VOS TÂCHES:
• a. Dites si chaque affirmation s'accorde avec le texte sur la chute de David, par oui ou par non, en citant mot pour mot le passage qui tranche : (i) Pierre retrouve la communion avec le Seigneur en sortant de la cour ; (ii) la chair ne peut pas être améliorée ; (iii) au lieu d'agir, David se repose.
• b. Poursuivez le texte sur la chute de David après sa dernière phrase.

Il nous faut des exemples pareils pour apprendre à connaître la chair en nous: «En moi, c’est-à-dire en ma chair, il n’y a point de bien». Il n’y a pour elle ni culture, ni purification, ni amélioration possible; la seule place qui lui convienne est d’être clouée à la croix.

Après la confession du péché devant Dieu, cette chute si rapide est suivie d’un travail long et douloureux de relèvement. Pierre versait des larmes amères en sortant de la cour, témoin de son reniement, mais ce n’est pas alors qu’il retrouve la communion avec le Seigneur. De même pour David, ce ne fut que plus tard qu’il put célébrer la grâce d’un cœur parfaitement libre. Il ne suffisait pas qu’il l’eût manifestée plus ou moins fidèlement dans sa carrière; Dieu voulait lui montrer sa grâce à Lui, pleine et entière, en des circonstances qui avaient fait de David un meurtrier. Misérable objet de jugement, il devient celui dans lequel Dieu exalte et glorifie sa grâce triomphante.

Mais comment un homme de Dieu a-t-il pu tomber d’une telle hauteur? L’Éternel lui avait confié une autorité et une responsabilité. Il devait en user dans l’activité incessante de la foi, pour servir l’Éternel et son peuple. Que fait David? Il se repose. C’était en la saison où les rois de la terre se mettent en campagne; car les gens du monde déploient souvent plus d’activité pour la réussite de leurs desseins, que les chrétiens pour le service de Christ. Ces derniers pensent pouvoir se reposer un moment, s’asseoir au bord du chemin. Mais nous n’avons pas été engagés comme serviteurs pour être des esclaves paresseux.

DONNÉES FOURNIES:
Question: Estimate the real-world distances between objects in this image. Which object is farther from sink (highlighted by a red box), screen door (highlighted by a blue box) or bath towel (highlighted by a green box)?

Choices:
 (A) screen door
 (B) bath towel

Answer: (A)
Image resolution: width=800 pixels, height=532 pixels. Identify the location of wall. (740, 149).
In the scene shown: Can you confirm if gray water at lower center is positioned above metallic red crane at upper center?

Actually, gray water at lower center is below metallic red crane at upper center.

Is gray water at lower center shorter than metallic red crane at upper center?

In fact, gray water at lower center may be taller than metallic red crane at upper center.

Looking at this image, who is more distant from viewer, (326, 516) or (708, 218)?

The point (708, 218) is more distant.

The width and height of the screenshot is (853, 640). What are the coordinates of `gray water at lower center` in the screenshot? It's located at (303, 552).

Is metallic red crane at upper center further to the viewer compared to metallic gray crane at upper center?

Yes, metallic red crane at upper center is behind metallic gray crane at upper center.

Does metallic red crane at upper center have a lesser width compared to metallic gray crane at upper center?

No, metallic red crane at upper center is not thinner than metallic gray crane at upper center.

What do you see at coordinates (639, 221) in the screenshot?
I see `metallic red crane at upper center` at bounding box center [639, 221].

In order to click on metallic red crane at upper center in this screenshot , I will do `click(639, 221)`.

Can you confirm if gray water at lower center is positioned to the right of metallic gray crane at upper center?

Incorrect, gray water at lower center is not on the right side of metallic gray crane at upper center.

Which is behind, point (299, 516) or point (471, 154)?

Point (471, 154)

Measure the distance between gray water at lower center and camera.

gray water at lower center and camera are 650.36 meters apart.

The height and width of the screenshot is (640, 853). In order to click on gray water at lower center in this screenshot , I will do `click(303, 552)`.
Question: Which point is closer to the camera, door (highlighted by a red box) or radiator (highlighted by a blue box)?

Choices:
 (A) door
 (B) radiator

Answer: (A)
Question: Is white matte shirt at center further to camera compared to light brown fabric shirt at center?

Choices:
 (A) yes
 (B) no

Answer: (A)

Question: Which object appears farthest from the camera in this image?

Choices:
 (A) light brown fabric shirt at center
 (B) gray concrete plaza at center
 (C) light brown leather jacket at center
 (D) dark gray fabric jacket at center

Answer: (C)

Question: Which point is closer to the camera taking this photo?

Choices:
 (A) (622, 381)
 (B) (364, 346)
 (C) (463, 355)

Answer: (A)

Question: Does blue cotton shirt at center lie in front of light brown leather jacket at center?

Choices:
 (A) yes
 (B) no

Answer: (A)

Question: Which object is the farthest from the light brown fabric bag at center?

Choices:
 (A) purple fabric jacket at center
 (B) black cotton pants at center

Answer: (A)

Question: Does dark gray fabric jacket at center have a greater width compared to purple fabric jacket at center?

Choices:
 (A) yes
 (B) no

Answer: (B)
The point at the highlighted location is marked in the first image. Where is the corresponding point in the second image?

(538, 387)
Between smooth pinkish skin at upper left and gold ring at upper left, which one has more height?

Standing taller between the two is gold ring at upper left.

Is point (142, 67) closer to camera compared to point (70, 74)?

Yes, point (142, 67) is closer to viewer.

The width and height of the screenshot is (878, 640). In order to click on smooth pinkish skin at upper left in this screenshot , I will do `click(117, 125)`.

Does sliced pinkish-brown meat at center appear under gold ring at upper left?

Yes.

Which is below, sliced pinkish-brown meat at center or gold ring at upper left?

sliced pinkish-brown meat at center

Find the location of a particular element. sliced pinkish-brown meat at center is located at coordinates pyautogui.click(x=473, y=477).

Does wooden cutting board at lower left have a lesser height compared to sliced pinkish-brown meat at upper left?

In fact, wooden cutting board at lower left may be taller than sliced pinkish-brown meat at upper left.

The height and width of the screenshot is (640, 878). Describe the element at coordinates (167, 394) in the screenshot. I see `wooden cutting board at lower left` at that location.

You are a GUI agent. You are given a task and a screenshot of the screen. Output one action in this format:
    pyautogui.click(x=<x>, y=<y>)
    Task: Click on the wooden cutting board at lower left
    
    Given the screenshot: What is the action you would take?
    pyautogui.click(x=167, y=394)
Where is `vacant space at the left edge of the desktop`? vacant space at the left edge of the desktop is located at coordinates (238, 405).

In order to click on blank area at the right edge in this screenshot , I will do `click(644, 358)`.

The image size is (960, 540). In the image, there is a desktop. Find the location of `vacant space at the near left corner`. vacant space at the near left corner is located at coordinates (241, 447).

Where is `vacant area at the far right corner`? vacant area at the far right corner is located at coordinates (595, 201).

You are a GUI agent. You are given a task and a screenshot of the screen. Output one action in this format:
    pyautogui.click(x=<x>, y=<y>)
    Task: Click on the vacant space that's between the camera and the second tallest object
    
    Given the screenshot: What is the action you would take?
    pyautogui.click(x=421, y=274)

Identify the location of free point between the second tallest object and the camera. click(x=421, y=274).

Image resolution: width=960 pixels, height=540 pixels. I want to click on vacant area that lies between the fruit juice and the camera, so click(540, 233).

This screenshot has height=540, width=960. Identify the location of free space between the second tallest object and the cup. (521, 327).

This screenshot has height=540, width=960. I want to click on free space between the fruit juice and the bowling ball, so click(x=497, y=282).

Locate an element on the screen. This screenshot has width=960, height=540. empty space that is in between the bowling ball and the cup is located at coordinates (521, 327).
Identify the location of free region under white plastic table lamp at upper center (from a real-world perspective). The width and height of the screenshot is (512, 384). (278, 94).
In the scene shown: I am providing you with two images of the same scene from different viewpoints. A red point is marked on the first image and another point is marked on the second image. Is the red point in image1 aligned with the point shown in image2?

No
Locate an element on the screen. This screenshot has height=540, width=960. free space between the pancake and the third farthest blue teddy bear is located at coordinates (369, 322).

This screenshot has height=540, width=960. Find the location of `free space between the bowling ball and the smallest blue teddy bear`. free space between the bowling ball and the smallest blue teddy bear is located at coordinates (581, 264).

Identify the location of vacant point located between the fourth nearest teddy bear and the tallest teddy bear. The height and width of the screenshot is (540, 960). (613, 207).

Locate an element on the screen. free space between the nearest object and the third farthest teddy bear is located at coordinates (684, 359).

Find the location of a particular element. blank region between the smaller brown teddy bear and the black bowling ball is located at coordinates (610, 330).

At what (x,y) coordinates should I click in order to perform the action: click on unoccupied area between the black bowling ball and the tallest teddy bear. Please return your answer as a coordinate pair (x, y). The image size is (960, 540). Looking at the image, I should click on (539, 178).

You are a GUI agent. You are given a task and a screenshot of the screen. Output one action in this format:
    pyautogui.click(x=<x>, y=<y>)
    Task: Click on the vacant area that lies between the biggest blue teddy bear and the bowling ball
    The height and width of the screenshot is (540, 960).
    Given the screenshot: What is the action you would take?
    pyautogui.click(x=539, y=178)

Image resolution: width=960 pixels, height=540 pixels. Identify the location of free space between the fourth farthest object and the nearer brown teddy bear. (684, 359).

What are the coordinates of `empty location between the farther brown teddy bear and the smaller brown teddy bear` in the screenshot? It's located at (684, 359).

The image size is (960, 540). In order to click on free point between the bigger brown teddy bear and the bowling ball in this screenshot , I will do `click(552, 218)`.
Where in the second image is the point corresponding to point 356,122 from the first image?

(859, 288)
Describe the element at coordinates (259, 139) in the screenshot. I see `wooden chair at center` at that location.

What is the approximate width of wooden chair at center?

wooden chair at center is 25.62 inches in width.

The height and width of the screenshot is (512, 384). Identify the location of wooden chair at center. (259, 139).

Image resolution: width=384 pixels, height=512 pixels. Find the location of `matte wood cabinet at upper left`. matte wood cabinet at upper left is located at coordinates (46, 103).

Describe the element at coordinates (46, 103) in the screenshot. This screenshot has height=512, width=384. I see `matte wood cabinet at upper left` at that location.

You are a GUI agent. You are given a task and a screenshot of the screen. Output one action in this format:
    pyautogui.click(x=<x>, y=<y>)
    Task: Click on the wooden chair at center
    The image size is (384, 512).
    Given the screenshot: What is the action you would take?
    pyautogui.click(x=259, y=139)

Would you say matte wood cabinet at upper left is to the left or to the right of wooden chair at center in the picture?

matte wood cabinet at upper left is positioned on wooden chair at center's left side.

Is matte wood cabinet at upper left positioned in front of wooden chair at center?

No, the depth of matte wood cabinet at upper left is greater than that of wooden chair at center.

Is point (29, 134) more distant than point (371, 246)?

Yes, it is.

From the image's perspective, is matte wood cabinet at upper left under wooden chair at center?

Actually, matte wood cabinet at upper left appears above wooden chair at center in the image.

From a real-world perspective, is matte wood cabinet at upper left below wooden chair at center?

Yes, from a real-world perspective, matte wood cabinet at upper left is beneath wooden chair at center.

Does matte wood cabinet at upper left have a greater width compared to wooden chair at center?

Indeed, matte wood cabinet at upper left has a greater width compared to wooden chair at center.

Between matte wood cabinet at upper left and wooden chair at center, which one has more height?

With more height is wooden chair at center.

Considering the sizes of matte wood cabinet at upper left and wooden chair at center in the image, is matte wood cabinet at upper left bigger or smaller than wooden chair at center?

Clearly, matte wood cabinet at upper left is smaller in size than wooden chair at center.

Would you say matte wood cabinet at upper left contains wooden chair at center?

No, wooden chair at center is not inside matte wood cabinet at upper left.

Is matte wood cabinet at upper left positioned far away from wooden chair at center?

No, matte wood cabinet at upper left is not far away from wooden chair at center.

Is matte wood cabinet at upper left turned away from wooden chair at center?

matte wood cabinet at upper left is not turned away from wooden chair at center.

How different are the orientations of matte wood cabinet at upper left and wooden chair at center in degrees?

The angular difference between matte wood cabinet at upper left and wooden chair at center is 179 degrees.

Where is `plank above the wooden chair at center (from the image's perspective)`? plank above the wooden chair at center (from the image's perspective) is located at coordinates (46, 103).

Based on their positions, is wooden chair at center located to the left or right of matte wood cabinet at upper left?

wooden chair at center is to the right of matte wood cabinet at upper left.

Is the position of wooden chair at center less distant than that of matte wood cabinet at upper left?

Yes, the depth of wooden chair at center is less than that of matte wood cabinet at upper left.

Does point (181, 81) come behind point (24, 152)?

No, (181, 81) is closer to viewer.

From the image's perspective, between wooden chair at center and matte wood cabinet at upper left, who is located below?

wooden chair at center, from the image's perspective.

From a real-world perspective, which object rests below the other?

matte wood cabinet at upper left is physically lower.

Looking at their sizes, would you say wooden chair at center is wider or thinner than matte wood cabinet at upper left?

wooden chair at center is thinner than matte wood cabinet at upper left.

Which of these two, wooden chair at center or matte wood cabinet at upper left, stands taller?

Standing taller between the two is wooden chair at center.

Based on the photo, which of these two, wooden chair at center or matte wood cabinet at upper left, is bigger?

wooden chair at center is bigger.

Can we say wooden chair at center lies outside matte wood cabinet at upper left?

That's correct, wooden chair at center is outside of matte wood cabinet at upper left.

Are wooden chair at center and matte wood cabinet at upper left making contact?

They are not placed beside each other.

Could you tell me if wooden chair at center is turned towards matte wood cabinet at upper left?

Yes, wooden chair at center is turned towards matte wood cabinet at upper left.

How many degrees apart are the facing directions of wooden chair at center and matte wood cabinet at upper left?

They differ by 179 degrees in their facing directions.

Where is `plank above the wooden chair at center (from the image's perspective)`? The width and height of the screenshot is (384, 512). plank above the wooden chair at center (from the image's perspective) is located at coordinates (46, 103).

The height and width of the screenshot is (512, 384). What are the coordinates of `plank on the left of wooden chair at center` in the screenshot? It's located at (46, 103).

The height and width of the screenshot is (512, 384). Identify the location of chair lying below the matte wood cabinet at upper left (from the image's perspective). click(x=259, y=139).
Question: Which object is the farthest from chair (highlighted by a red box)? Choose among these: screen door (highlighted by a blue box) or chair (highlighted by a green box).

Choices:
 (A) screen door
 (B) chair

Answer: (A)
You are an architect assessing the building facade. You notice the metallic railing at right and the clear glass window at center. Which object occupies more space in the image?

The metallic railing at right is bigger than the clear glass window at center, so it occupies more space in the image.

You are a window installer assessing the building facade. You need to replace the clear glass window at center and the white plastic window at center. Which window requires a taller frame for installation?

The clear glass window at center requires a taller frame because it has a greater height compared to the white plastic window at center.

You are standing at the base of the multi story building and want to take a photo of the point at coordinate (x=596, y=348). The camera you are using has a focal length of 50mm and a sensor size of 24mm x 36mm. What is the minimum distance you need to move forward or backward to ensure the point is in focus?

RÉPONSES DE L'EXERCICE:
• a.
(i) Non : « ce n’est pas alors qu’il retrouve la communion avec le Seigneur ».
(ii) Oui : « Il n’y a pour elle ni culture, ni purification, ni amélioration possible ».
(iii) Oui : « Que fait David? Il se repose. »

• b.
«Alors David envoya Joab et ses serviteurs avec lui, et tout Israël». Ce qu’il avait appris à la fin du chap. 10, aurait dû le placer, cette fois encore, à la tête de son armée. Tel est le début, souvent insignifiant, d’une chute. Une fois, deux fois, Dieu parle à son serviteur pour le reprendre; il manque, Dieu le restaure: il retombe, Dieu le laisse suivre son chemin. David reste à Jérusalem; un peu d’oisiveté le détache des intérêts de la guerre. Un passant survient: c’est la convoitise. Les yeux du roi sont attirés par un objet qui lui paraît désirable; sa chair est conquise; l’autorité dont il dispose sert son désir; le mal est consommé; l’oint de l’Éternel est un adultère!

Combien a-t-elle duré, la satisfaction de sa chair? À peine la faute est-elle commise qu’elle porte ses fruits... une grossesse. La circonstance est grave, le roi est plein d’appréhension. Son caractère est compromis, son péché va être dévoilé; il faut le cacher. On agit toujours ainsi quand on a perdu le sentiment de la présence de Dieu. David est aux prises avec les circonstances; il s’y débat, veut les diriger, et, dans son aveuglement, ne voit pas que Dieu les conduit.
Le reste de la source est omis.